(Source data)

§ §

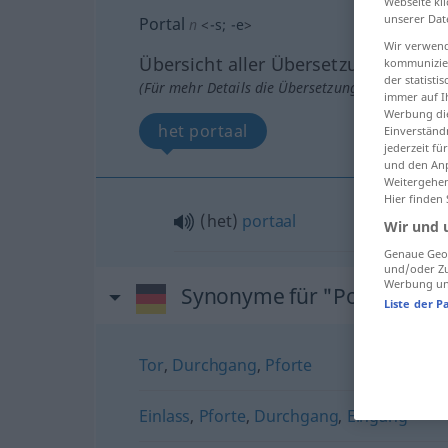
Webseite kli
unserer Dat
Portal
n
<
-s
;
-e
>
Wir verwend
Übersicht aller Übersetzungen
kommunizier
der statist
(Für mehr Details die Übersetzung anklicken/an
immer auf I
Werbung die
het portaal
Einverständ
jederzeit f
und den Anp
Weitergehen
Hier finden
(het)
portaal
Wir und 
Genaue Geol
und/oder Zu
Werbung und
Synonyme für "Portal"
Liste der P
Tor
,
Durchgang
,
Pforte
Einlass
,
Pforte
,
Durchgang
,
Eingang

§ §

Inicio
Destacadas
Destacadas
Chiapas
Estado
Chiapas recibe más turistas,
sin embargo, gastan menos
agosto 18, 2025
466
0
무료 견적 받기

§ §

Work item
Go through the lines above and copy any that contain "Chiapas".

Answer space
Chiapas
Chiapas recibe más turistas,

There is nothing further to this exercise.